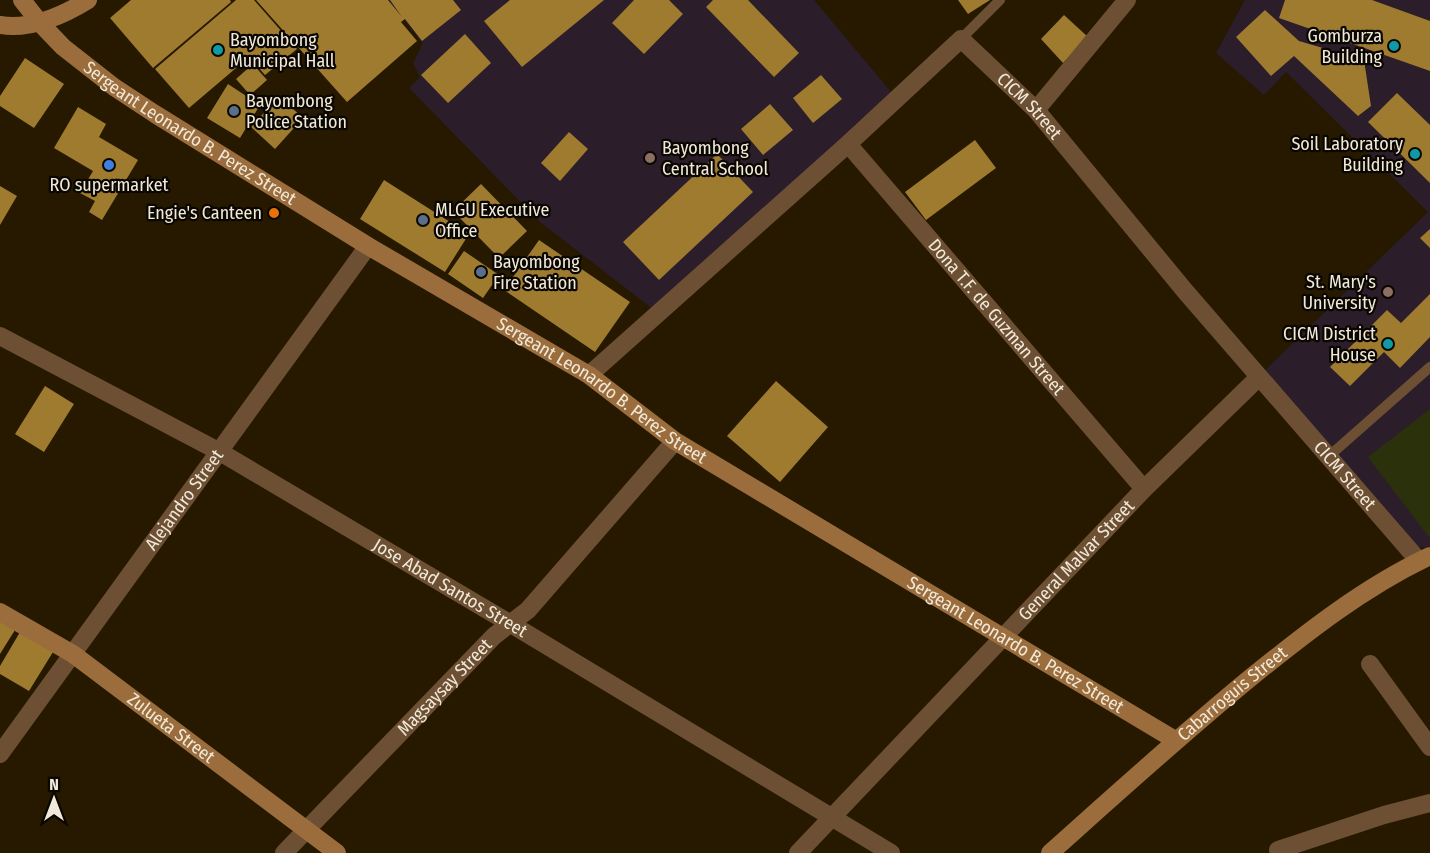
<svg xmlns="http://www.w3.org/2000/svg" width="1430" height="853" font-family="'Fira Sans Condensed',sans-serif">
  <rect width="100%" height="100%" fill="#261900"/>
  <!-- education -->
  <path fill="#2b1d2a" d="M387,0h427l79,94 -239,216 -114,-88 -131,-134 11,-11 -7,-14 10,-20z
    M1245,0h185v546l-7,2 -9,-3 -151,-173 165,-160 -142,-140 -22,23 -48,-42z"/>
  <!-- green -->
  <path fill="#2b310a" d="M1430,409v127l-1,1 -61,-80z"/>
  <!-- building -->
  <path fill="#9e7b2f" d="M131,0h99l1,2 -78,66 -43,-50z
    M236,0h18l43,49 -32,26 -16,-18 -60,51 -34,-39z
    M256,0h132l14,17 -12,-17h63l8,10 -39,31 -17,-22 -4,3 16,19 -70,61z
    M510,0h94l-82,67 -38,-46z
    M634,0h35l14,14 -39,40 -32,-31z
    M713,0h35l51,53 -25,24 -68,-70z
    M958,0h32l-22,14z
    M1285,0h87l58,21v50l-151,-53z
    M1265,10l34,31 65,19 7,46 -13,10 -64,-60 -23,20 -35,-39z
    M1064,15l24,22 -25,26 -22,-24z
    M465,34l26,29 -43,40 -27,-28z
    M25,58l39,26 -30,44 -34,-22v-10z
    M253,64l14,16 -17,15 -14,-16z
    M821,75l21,24 -29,24 -20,-25z
    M228,84l32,21 -20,33 -33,-20z
    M1397,93l33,32v58l-62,-61z
    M279,96l24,22 -28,31 -24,-22z
    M770,104l23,26 -30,25 -22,-26z
    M78,107l28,17 -7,13 39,23 -36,60 -13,-8 6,-11 -15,-8 13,-22 -39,-23z
    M569,132l19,17 -28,32 -19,-18z
    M975,140l21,28 -70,52 -21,-28z
    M717,154l36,38 -94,88 -36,-38z
    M384,180l85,54 -24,38 -85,-53z
    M481,184l46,47 -28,27 -46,-47z
    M0,186l17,10 -17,29z
    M1430,229v19l-10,-10z
    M539,240l91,62 -35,50 -91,-62z
    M464,251l35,24 -16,23 -35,-24z
    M1430,294v43l-30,31 -16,-16 -34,34 -20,-19 57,-57 14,13z
    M776,381l52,46 -48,55 -53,-46z
    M45,386l29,18 -30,48 -29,-18z
    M0,621l15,9 -15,24z
    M20,632l33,20 -24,39 -29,-17v-8z"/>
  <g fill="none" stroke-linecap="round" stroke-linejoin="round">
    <!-- lane -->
    <path stroke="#6d5033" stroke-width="10" d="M961,39l39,-39
      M1328,457l102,-90"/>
    <!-- street -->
    <g stroke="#6d5033" stroke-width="18">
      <path d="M1036,110l91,-110"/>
      <path id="s1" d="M848,144l296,345"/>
      <path id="s2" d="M0,336l220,116 291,172 380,229"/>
      <path id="s3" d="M589,375l259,-231 113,-105 75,71 149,181 234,270"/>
      <path d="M1370,664l60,83"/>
      <path id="s4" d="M0,754l368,-508"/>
      <path d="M1278,850l106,-35 46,-12"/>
      <path id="s5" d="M284,853l210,-217 34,-26 147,-169"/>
      <path id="s6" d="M798,853l346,-364 115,-112"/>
    </g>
    <!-- secondary -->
    <g stroke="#9b6d3d" stroke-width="18">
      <path id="s7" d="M22,0l18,23 23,24 51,40 41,27 213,132 221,129 86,66 500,299"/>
      <path d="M0,25c30,5 62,-9 88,-25"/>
      <path id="s8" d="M0,612l73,42 264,199"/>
      <path id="s9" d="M1050,853c66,-59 131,-118 199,-174 57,-46 115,-92 181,-123"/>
    </g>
  </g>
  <!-- markers -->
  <g fill="#0f9aa8" stroke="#0a0600" stroke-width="2">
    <circle cx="1394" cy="46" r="6"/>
    <circle cx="218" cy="50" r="6"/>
    <circle cx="1415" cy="154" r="6"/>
    <circle cx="1388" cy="344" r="6"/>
  </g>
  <g fill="#5c6f8a" stroke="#0a0600" stroke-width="2">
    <circle cx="234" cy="111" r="6"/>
    <circle cx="423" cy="220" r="6"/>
    <circle cx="481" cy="272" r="6"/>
  </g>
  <g fill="#8d6e63" stroke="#0a0600" stroke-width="2">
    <circle cx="650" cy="158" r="6"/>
    <circle cx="1388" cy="292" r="6"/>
  </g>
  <circle fill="#3f7fe0" stroke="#0a0600" stroke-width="2" cx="109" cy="165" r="6"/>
  <circle fill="#e8710a" stroke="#0a0600" stroke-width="2" cx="274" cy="213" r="6"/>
  <g text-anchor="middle" stroke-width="4.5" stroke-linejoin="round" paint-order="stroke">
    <!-- poi labels -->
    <g font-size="18" fill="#f1e9d9" stroke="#0a0600" text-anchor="end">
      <text x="1382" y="42">Gomburza<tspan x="1382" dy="21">Building</tspan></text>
      <text x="230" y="46" text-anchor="start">Bayombong<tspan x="230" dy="21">Municipal Hall</tspan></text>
      <text x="246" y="107" text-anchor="start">Bayombong<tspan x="246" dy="21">Police Station</tspan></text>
      <text x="1403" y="150">Soil Laboratory<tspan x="1403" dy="21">Building</tspan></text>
      <text x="662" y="154" text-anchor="start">Bayombong<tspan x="662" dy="21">Central School</tspan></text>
      <text x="109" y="191" text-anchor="middle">RO supermarket</text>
      <text x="435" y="216" text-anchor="start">MLGU Executive<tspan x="435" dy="21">Office</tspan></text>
      <text x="262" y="219">Engie's Canteen</text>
      <text x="493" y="268" text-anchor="start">Bayombong<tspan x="493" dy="21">Fire Station</tspan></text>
      <text x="1376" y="288">St. Mary's<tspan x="1376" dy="21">University</tspan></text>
      <text x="1376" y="340">CICM District<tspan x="1376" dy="21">House</tspan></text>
    </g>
    <!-- street labels -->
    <g font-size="18" fill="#f1e9d9" stroke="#0a0600">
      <text dy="6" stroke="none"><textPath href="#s3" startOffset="597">CICM Street</textPath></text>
      <text dy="6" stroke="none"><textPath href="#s7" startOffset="216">Sergeant Leonardo B. Perez Street</textPath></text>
      <text dy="6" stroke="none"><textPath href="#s1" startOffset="228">Dona T.F. de Guzman Street</textPath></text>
      <text dy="6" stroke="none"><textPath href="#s7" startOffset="702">Sergeant Leonardo B. Perez Street</textPath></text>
      <text dy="6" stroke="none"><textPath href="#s3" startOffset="1083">CICM Street</textPath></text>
      <text dy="6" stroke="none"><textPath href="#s4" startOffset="314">Alejandro Street</textPath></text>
      <text dy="6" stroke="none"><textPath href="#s6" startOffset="404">General Malvar Street</textPath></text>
      <text dy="6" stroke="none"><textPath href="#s2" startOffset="516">Jose Abad Santos Street</textPath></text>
      <text dy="6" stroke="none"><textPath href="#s7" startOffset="1188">Sergeant Leonardo B. Perez Street</textPath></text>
      <text dy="6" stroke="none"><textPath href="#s5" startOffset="231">Magsaysay Street</textPath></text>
      <text dy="6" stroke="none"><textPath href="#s9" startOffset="242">Cabarroguis Street</textPath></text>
      <text dy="6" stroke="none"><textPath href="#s8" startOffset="207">Zulueta Street</textPath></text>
    </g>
  </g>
  <!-- north arrow -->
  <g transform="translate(54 799)" stroke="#0a0600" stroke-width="4.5" paint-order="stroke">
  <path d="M0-4.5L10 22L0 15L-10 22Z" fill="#f1e9d9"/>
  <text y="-9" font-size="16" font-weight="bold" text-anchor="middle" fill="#f1e9d9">N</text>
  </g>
</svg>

━━━━━━━━

Show all lines from the listing above in which "size" appears.

    <g font-size="18" fill="#f1e9d9" stroke="#0a0600" text-anchor="end">
    <g font-size="18" fill="#f1e9d9" stroke="#0a0600">
  <text y="-9" font-size="16" font-weight="bold" text-anchor="middle" fill="#f1e9d9">N</text>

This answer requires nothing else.